Goal of the exercise:
From the entries below, transcribe exactly the lines between the line holding "M30 777C35 761" and the line holding "562 1757 495", inclusive; skip all other lines.

(Stored data entries)
***

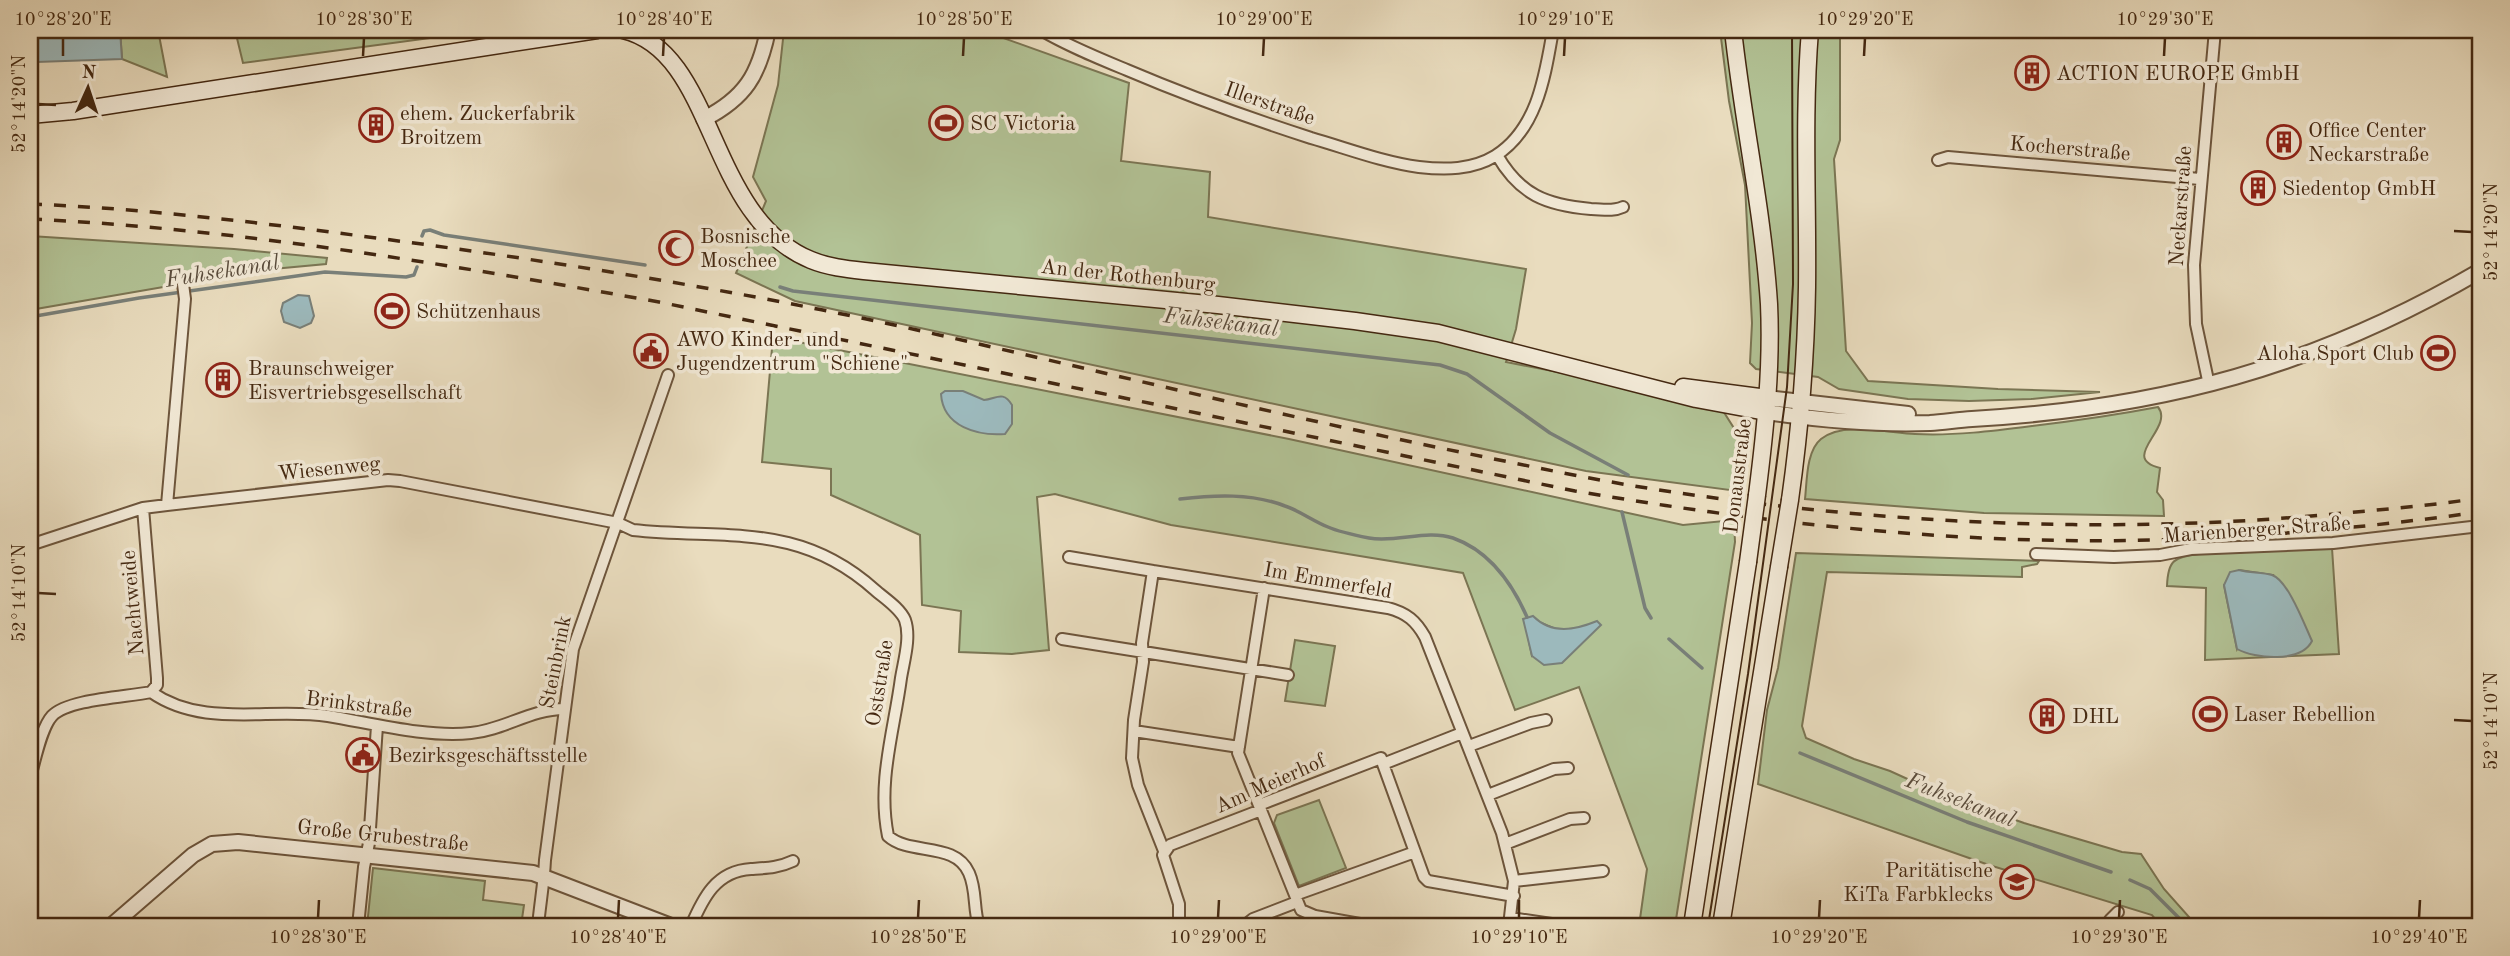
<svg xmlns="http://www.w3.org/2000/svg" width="2510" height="956" font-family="'Old Standard TT',serif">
<rect width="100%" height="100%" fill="#e9dcbe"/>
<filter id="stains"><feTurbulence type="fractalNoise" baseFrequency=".00286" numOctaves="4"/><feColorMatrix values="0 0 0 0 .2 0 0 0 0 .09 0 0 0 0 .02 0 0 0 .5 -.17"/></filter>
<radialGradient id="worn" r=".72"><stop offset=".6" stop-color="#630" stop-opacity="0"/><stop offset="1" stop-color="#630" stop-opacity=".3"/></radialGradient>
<path fill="#b2c295" stroke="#7b7553" stroke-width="2" fill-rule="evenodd" d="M120 30H158L167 77 122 59Z
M235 30H490L243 63Z
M784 30 831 32 832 30H981L1129 83 1121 161 1210 172 1208 217 1526 269 1516 329 1506 362 1718 403 1744 444 1737 491 1586 471 795 301 736 273 766 201 753 177 778 85Z
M1720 30H1840V140L1834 159 1846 351 1868 381 1998 389 2100 392 2031 399 1969 401 1908 399 1839 389 1818 377 1756 369 1750 363 1752 323 1745 185 1729 101Z
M30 236 234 249 327 258 326 264 262 270 30 310Z
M773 337 1289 439 1683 525 1734 520 1735 542 1675 926H1639L1647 869 1579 687 1515 710 1463 573 1171 525 1055 494 1037 497 1049 650 1012 654 959 652 961 611 922 605 920 535 831 495V469L762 462ZM1539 622 1558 630 1579 628 1532 656 1528 637Z
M2158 407C2175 428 2118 458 2160 468L2157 492 2163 500 2164 516 1984 513 1805 499C1807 482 1806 451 1821 439 1843 421 1889 433 1915 434 1954 436 1993 431 2032 426 2074 421 2116 415 2158 407Z
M2332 548 2339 654 2205 660 2206 588 2167 586C2168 559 2174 558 2199 554ZM2239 570 2273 575 2237 649 2224 585Z
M1796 553 2039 561 2037 564 2022 567V577L1827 572 1802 726 1806 738 1854 759 1890 771 1936 792 2024 823 2122 852 2141 854 2164 889 2197 926H2161L2152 915 1989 865 1758 784 1767 710 1778 668Z
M1295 640 1335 646 1325 706 1285 701Z
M1319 800 1346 868 1299 886 1274 823 1277 815Z
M373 868 485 881 483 900 524 905 521 926H367Z"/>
<path fill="#9cb9bc" stroke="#797f78" stroke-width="2" d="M31 30H120L122 59 37 62Z
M298 295 309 296 314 316 311 323 300 328 284 322 281 311 283 303Z
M945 391H963L984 400C996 399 1003 390 1012 405V424L1005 434C978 436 943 427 941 394Z
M2239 570C2250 573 2261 572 2272 575 2288 580 2305 626 2312 641 2301 663 2255 659 2237 649L2224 585 2230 572Z
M1533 616C1552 635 1575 630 1597 621L1601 625 1562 663 1544 665 1532 656 1523 619Z"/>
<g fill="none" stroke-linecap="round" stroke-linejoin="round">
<path stroke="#797f78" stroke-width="3.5" d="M422 236 424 231 430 230 444 235 645 265
M780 287 793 291 1440 365 1467 374 1550 433 1628 475
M30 317 139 298 325 272 406 277 414 275 417 267
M1180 499C1214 495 1252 493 1285 506 1300 511 1313 521 1328 527 1337 531 1359 536 1369 538 1397 543 1426 529 1453 538 1490 551 1512 583 1527 617
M1622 512 1645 608 1651 618
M1669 639 1702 668
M1800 753 1967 822 2111 872
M2130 880 2150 889 2187 926"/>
<g stroke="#6d553c" stroke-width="14">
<path id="minor" d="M1041 30C1068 46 1098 58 1127 70 1188 96 1249 118 1311 138 1346 148 1382 162 1419 167 1445 170 1472 170 1495 156 1538 129 1545 75 1553 30
M1497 155C1520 195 1546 205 1591 209 1602 209 1612 212 1623 207
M1938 160 1948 157 2200 179
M183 284 185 299 167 505 388 480 400 481 618 523 633 530C726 540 798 521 875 590 884 598 900 608 905 620 911 637 904 660 901 678 894 731 877 782 888 836 910 856 955 841 969 873 977 891 973 909 979 926
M2209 385 2196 324 2194 265 2215 30
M143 508 157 678V685L151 692
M30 545 143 508 167 505
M2036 554 2114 557 2160 555 2191 549 2333 543 2480 526
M1069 557 1153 571
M1264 588 1238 753 1301 910 1315 916 1371 926
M1062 639 1288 675
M151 692C204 729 269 707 328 716 371 723 428 738 471 733 504 730 531 709 564 709
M1134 731 1239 747
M1469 746 1531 723 1546 720
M1383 764 1424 877 1428 881 1514 896
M30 777C35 761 41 728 52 716 68 699 127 697 151 692
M1488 795 1554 769 1568 768
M1505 844 1570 819 1584 818
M1164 851 1138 785 1132 758 1134 720 1143 662 1142 643 1153 571 1388 608C1407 613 1416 621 1425 637L1502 833 1514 881 1509 926
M1514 881 1603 871
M1295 895 1415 852
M1511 918 1565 926
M358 926 364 867 369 843 377 726
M538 926C540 904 544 882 545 860L573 649 668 375
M691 926C703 898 716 871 751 869 767 868 778 868 793 861
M1179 926V904L1163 855 1170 845 1261 810 1259 805 1381 758 1383 764 1462 733
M1244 926 1253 919 1297 902
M2109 926 2110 920 2118 912"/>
</g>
<g stroke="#6d553c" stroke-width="18">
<path id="tertiary" d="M704 119C745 98 759 75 768 30
M1767 398 1908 414
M1766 412C1820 420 1876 425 1930 423 1944 422 1958 420 1972 419 2162 408 2315 367 2480 271
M111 926 193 855 212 844 238 842 533 873 671 926"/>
</g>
<g stroke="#442811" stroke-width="19">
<path id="secondary" d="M623 30C717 52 706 217 811 260 828 267 846 269 864 271L1218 305 1355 321 1438 333 1696 399 1766 412
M1733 30C1743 122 1763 212 1769 304 1772 368 1765 432 1757 495
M30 115 73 111 597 30
M1683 387 1767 398
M1790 500C1800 429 1806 358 1807 287 1808 201 1803 116 1810 30
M1692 926 1748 562
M1721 926 1779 567"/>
</g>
<use href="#minor" stroke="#f1e8d5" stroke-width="10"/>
<use href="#tertiary" stroke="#f1e8d5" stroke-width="14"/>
<use href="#secondary" stroke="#f1e8d5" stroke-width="16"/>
<path stroke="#442811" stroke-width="2" d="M1708 926 1748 674 1787 387 1793 284 1792 30"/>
<path stroke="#442811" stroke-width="3.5" stroke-dasharray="12 12" stroke-linecap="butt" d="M30 204C158 209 286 226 414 243 583 266 751 293 917 330 1100 371 1281 416 1465 453 1534 467 1603 482 1673 492 1895 525 2120 535 2344 513 2389 509 2435 505 2480 498
M30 219C242 229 450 265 659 302L1575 491C1728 517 1882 536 2038 540 2186 544 2334 532 2480 512"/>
<g stroke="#442811" stroke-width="19" stroke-linecap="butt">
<path id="secondary-bridge" d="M1748 562 1757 495
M1779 567 1790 500"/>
</g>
<use href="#secondary-bridge" stroke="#f1e8d5" stroke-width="16"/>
</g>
<path fill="none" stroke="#442811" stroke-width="2.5" d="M63 56V38M363 56 364 38M663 56 664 38M963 56 964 38M1263 56 1264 38M1564 56 1565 38M1864 56 1865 38M2164 56 2165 38M38 104 56 105M2454 231 2472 232M38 593 56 594M2454 720 2472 721M318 918 319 900M618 918 619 900M918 918 919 900M1218 918 1219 900M1519 918V900M1819 918 1820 900M2119 918 2120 900M2419 918 2420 900"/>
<defs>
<g id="building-ring" transform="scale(1.75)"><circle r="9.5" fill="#f1e8d5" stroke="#8f2418" stroke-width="1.5"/><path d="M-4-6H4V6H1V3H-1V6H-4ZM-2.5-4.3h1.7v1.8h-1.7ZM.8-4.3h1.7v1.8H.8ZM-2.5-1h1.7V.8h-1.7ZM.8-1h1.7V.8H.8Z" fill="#8f2418"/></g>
<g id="stadium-ring" transform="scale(1.75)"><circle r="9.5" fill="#f1e8d5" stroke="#8f2418" stroke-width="1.5"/><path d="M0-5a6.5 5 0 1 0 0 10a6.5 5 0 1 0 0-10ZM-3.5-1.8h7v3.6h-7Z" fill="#8f2418"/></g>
<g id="mosque-ring" transform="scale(1.75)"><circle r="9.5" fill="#f1e8d5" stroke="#8f2418" stroke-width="1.5"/><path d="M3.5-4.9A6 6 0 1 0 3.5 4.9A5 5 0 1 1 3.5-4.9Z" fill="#8f2418"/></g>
<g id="civic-ring" transform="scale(1.75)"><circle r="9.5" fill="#f1e8d5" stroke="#8f2418" stroke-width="1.5"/><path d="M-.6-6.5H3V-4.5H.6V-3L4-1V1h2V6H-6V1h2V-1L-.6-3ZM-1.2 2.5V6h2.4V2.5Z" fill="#8f2418"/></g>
<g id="school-ring" transform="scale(1.75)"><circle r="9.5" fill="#f1e8d5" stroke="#8f2418" stroke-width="1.5"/><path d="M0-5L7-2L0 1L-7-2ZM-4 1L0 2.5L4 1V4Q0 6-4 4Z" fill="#8f2418"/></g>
</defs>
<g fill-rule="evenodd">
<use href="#building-ring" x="2032" y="73"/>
<use href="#stadium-ring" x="946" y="123"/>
<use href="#building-ring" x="376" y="125"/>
<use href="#building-ring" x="2284" y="142"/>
<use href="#building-ring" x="2258" y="188"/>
<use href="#mosque-ring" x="676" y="248"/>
<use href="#stadium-ring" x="392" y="311"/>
<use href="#civic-ring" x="651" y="351"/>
<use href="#stadium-ring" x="2438" y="353"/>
<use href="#building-ring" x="223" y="380"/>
<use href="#stadium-ring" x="2210" y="714"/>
<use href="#building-ring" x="2047" y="716"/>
<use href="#civic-ring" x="363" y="755"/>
<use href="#school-ring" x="2017" y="882"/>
</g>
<g text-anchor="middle" stroke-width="7" stroke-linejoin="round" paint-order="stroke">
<g font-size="21" fill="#442811" stroke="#f1e8d5" text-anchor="start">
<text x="2056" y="80">ACTION EUROPE GmbH</text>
<text x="400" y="120">ehem. Zuckerfabrik<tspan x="400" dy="24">Broitzem</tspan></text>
<text x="970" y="130">SC Victoria</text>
<text x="2308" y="137">Office Center<tspan x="2308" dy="24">Neckarstraße</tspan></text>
<text x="2282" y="195">Siedentop GmbH</text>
<text x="700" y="243">Bosnische<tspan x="700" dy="24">Moschee</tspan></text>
<text x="416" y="318">Schützenhaus</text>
<text x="676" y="346">AWO Kinder- und<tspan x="676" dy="24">Jugendzentrum "Schiene"</tspan></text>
<text x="2414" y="360" text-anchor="end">Aloha Sport Club</text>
<text x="248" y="375">Braunschweiger<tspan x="248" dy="24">Eisvertriebsgesellschaft</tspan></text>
<text x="2234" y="721">Laser Rebellion</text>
<text x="2072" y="723">DHL</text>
<text x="388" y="762">Bezirksgeschäftsstelle</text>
<text x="1993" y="877" text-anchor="end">Paritätische<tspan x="1993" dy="24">KiTa Farbklecks</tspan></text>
</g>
<g font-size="21" fill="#442811" stroke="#f1e8d5">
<text transform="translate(1270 103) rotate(19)" y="7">Illerstraße</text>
<text transform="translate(2070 148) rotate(5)" y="7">Kocherstraße</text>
<text transform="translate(2180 206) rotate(-86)" y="7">Neckarstraße</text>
<text transform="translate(1128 275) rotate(6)" y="7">An der Rothenburg</text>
<text transform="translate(329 468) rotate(-6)" y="7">Wiesenweg</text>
<text transform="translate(1737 476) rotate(-83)" y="7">Donaustraße</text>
<text transform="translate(2257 529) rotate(-4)" y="7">Marienberger Straße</text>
<text transform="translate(1328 580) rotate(10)" y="7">Im Emmerfeld</text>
<text transform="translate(132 603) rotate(-95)" y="7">Nachtweide</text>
<text transform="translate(555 662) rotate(-79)" y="7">Steinbrink</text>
<text transform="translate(879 683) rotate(-81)" y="7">Oststraße</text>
<text transform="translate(359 704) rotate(7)" y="7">Brinkstraße</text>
<text transform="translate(1270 783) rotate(-24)" y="7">Am Meierhof</text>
<text transform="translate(383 835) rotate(6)" y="7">Große Grubestraße</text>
</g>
<g font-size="23" font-style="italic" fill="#5a4c3c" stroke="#f1e8d5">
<text transform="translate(222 270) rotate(-9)" y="8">Fuhsekanal</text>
<text transform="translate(1221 321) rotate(7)" y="8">Fuhsekanal</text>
<text transform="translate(1961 799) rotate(21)" y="8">Fuhsekanal</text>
</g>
</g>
<rect width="2510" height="956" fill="none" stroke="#e9dcbe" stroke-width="77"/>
<g transform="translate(88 88) rotate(3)" stroke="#f1e8d5" stroke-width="5" paint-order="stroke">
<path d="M0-5L12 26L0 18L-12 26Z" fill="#442811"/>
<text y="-10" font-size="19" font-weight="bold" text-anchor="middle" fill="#442811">N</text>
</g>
<rect x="38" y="38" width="2434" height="880" fill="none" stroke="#442811" stroke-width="2.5"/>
<g font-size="18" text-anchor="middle" fill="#442811">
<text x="63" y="25">10°28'20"E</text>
<text x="364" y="25">10°28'30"E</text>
<text x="664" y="25">10°28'40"E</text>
<text x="964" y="25">10°28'50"E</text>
<text x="1264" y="25">10°29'00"E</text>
<text x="1565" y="25">10°29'10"E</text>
<text x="1865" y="25">10°29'20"E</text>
<text x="2165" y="25">10°29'30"E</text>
<text transform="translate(19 104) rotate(-90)" y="6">52°14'20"N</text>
<text transform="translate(2491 232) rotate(-90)" y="6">52°14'20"N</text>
<text transform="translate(19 593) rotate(-90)" y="6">52°14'10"N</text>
<text transform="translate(2491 721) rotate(-90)" y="6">52°14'10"N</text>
<text x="318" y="943">10°28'30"E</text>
<text x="618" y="943">10°28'40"E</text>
<text x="918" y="943">10°28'50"E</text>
<text x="1218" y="943">10°29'00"E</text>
<text x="1519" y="943">10°29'10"E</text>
<text x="1819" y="943">10°29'20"E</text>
<text x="2119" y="943">10°29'30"E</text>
<text x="2419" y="943">10°29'40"E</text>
</g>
<rect width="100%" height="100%" filter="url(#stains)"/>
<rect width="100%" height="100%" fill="url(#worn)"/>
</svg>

***

Your solution:
M30 777C35 761 41 728 52 716 68 699 127 697 151 692
M1488 795 1554 769 1568 768
M1505 844 1570 819 1584 818
M1164 851 1138 785 1132 758 1134 720 1143 662 1142 643 1153 571 1388 608C1407 613 1416 621 1425 637L1502 833 1514 881 1509 926
M1514 881 1603 871
M1295 895 1415 852
M1511 918 1565 926
M358 926 364 867 369 843 377 726
M538 926C540 904 544 882 545 860L573 649 668 375
M691 926C703 898 716 871 751 869 767 868 778 868 793 861
M1179 926V904L1163 855 1170 845 1261 810 1259 805 1381 758 1383 764 1462 733
M1244 926 1253 919 1297 902
M2109 926 2110 920 2118 912"/>
</g>
<g stroke="#6d553c" stroke-width="18">
<path id="tertiary" d="M704 119C745 98 759 75 768 30
M1767 398 1908 414
M1766 412C1820 420 1876 425 1930 423 1944 422 1958 420 1972 419 2162 408 2315 367 2480 271
M111 926 193 855 212 844 238 842 533 873 671 926"/>
</g>
<g stroke="#442811" stroke-width="19">
<path id="secondary" d="M623 30C717 52 706 217 811 260 828 267 846 269 864 271L1218 305 1355 321 1438 333 1696 399 1766 412
M1733 30C1743 122 1763 212 1769 304 1772 368 1765 432 1757 495
M30 115 73 111 597 30
M1683 387 1767 398
M1790 500C1800 429 1806 358 1807 287 1808 201 1803 116 1810 30
M1692 926 1748 562
M1721 926 1779 567"/>
</g>
<use href="#minor" stroke="#f1e8d5" stroke-width="10"/>
<use href="#tertiary" stroke="#f1e8d5" stroke-width="14"/>
<use href="#secondary" stroke="#f1e8d5" stroke-width="16"/>
<path stroke="#442811" stroke-width="2" d="M1708 926 1748 674 1787 387 1793 284 1792 30"/>
<path stroke="#442811" stroke-width="3.5" stroke-dasharray="12 12" stroke-linecap="butt" d="M30 204C158 209 286 226 414 243 583 266 751 293 917 330 1100 371 1281 416 1465 453 1534 467 1603 482 1673 492 1895 525 2120 535 2344 513 2389 509 2435 505 2480 498
M30 219C242 229 450 265 659 302L1575 491C1728 517 1882 536 2038 540 2186 544 2334 532 2480 512"/>
<g stroke="#442811" stroke-width="19" stroke-linecap="butt">
<path id="secondary-bridge" d="M1748 562 1757 495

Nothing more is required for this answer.